Timezone: »

Poster
Sample-Efficient Reinforcement Learning for POMDPs with Linear Function Approximations
Qi Cai · Zhuoran Yang · Zhaoran Wang

Wed Jul 20 03:30 PM -- 05:30 PM (PDT) @ Hall E #811
Despite the success of reinforcement learning (RL) for large-scale Markov decision processes (MDPs) with function approximation, most RL algorithms easily fail if the agent only has partial observations of the state. Such a setting is often modeled as a partially observable Markov decision process (POMDP). On the other hand, existing sample-efficient algorithms for POMDPs are restricted to the tabular settings where the state and observation spaces are finite.
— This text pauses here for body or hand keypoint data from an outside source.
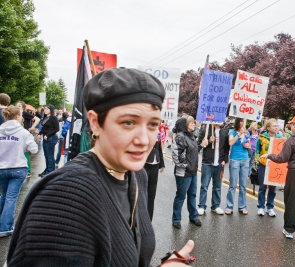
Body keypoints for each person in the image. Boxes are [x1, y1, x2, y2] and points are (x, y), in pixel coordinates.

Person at [7, 68, 195, 266]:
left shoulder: (137, 174)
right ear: (96, 123)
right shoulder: (66, 196)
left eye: (152, 124)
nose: (143, 140)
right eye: (129, 122)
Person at [0, 105, 38, 237]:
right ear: (17, 116)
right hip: (17, 168)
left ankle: (2, 222)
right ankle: (5, 227)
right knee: (11, 197)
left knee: (4, 195)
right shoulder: (23, 133)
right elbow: (34, 149)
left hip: (1, 168)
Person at [171, 116, 201, 229]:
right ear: (185, 125)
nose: (194, 124)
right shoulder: (180, 137)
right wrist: (186, 166)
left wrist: (202, 145)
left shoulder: (192, 136)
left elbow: (194, 151)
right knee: (181, 196)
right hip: (183, 173)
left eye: (194, 122)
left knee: (192, 195)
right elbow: (176, 156)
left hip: (193, 172)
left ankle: (194, 216)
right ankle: (176, 219)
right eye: (191, 123)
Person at [197, 123, 230, 216]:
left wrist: (225, 159)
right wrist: (207, 141)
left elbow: (226, 148)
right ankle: (201, 206)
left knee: (217, 187)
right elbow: (198, 146)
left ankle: (215, 206)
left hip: (219, 164)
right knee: (204, 186)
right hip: (207, 163)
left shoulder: (224, 132)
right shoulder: (205, 130)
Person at [255, 118, 284, 217]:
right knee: (262, 187)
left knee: (273, 188)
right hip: (263, 165)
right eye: (274, 126)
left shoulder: (280, 137)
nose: (276, 127)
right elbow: (257, 150)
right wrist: (257, 162)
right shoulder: (262, 137)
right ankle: (261, 207)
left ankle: (270, 207)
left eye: (277, 126)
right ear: (268, 128)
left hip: (275, 165)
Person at [225, 118, 251, 215]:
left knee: (243, 186)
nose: (243, 123)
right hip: (235, 160)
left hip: (245, 160)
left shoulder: (247, 133)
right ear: (238, 122)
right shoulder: (232, 132)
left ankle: (242, 206)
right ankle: (229, 207)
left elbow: (249, 149)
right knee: (232, 185)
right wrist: (239, 134)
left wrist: (248, 147)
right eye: (241, 122)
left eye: (244, 122)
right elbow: (230, 143)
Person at [144, 133, 165, 221]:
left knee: (151, 195)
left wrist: (162, 164)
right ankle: (141, 219)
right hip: (145, 165)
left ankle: (149, 219)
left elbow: (159, 149)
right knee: (142, 194)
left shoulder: (158, 134)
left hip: (155, 166)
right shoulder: (144, 132)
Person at [38, 104, 60, 176]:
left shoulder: (54, 118)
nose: (45, 110)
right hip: (45, 138)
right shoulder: (45, 117)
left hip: (51, 138)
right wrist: (39, 134)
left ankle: (50, 172)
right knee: (46, 155)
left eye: (47, 109)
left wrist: (48, 135)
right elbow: (44, 128)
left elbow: (57, 129)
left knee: (50, 155)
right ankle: (47, 169)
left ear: (51, 110)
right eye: (45, 109)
In this paper, we make the first attempt in tackling such a tension between function approximation and partial observability. In specific, we focus on a class of undercomplete POMDPs with linear function approximations, which allows the state and observation spaces to be infinite. For such a model, we show that the optimal policy and value function can be characterized by a sequence of finite-memory Bellman operators. We propose an RL algorithm that constructs optimistic estimators of these operators via RKHS embedding and uncertainty quantification. Moreover, we theoretically prove that the proposed algorithm finds an $\varepsilon$-optimal policy with $\tilde O (1/\varepsilon^2)$ episodes of exploration. Also, this sample complexity only depends on the intrinsic dimension of the POMDP model polynomially, and is independent of the size of the state and observations spaces. To our best knowledge, we develop the first provably sample-efficient algorithm for POMDPs with function approximation.